Stored records:
[Begin]
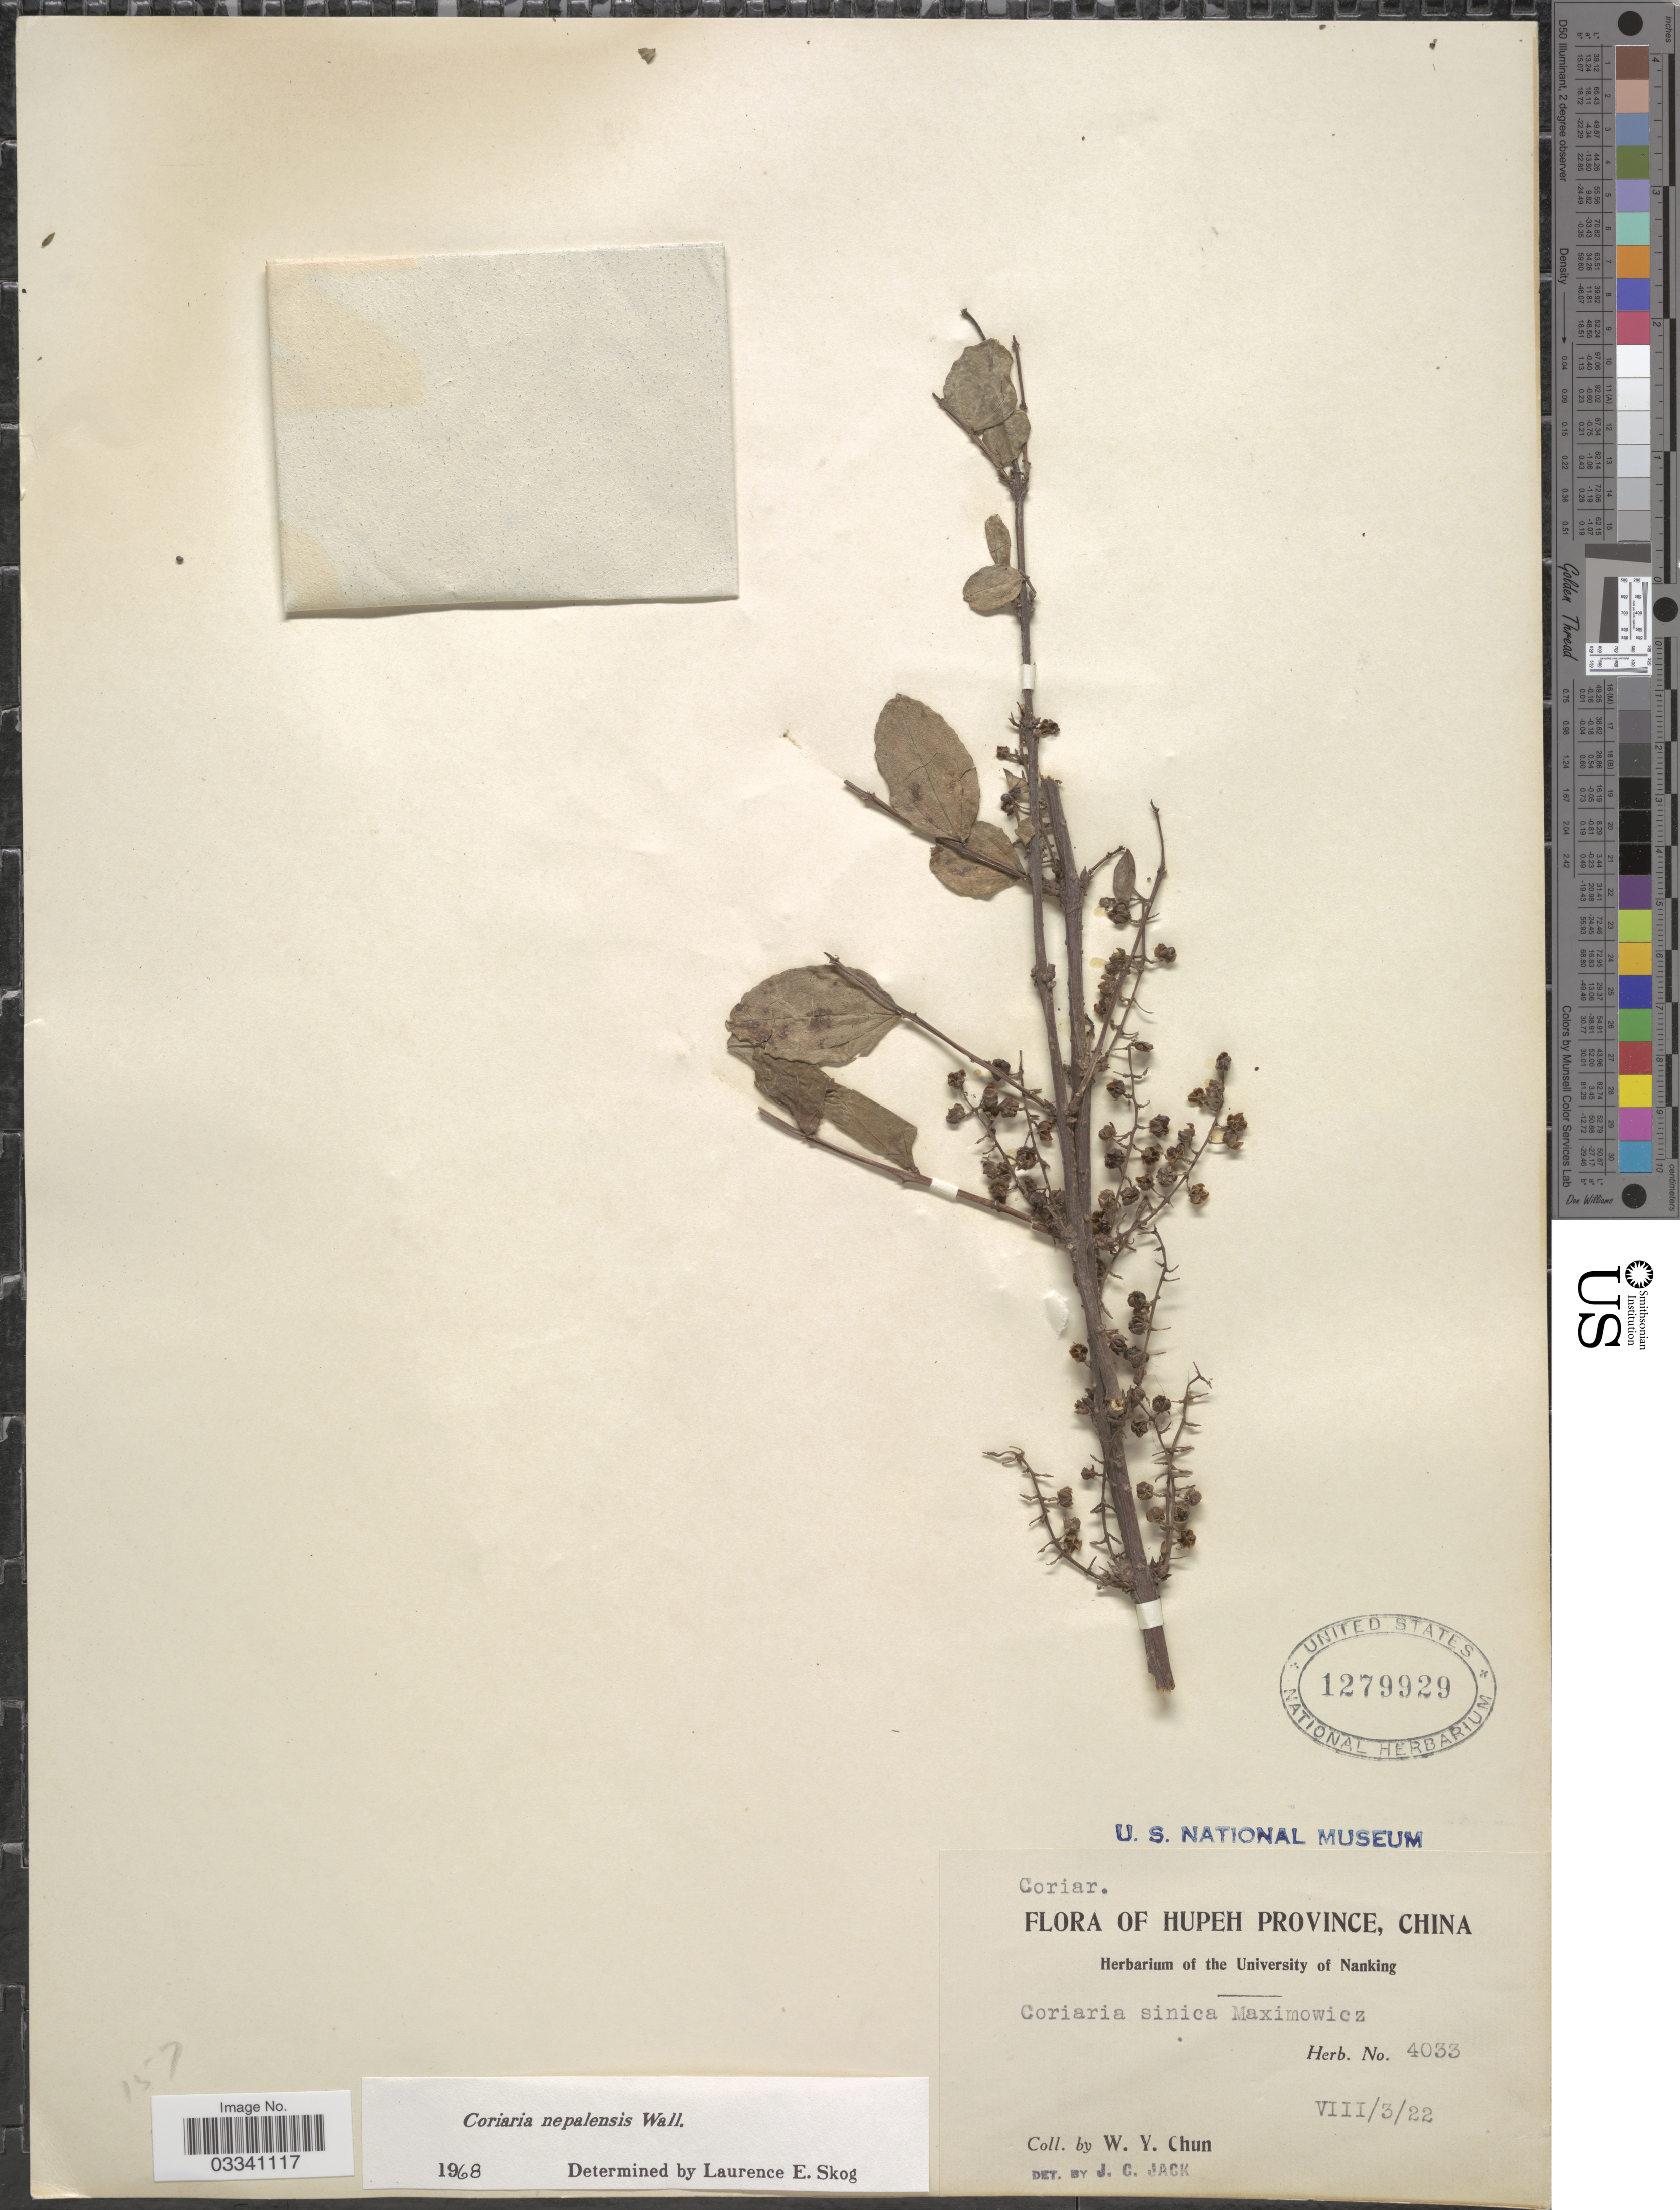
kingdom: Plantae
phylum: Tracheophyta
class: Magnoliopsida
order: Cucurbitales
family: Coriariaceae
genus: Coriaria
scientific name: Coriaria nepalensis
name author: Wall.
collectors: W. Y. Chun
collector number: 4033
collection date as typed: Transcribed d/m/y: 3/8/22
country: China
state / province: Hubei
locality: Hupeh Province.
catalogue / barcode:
[End]
▶ [TO DO]: Copy out every line of the records above word for word, but leave out the pictures.

▶ [EXERCISE OUTPUT]:
kingdom: Plantae
phylum: Tracheophyta
class: Magnoliopsida
order: Cucurbitales
family: Coriariaceae
genus: Coriaria
scientific name: Coriaria nepalensis
name author: Wall.
collectors: W. Y. Chun
collector number: 4033
collection date as typed: Transcribed d/m/y: 3/8/22
country: China
state / province: Hubei
locality: Hupeh Province.
catalogue / barcode:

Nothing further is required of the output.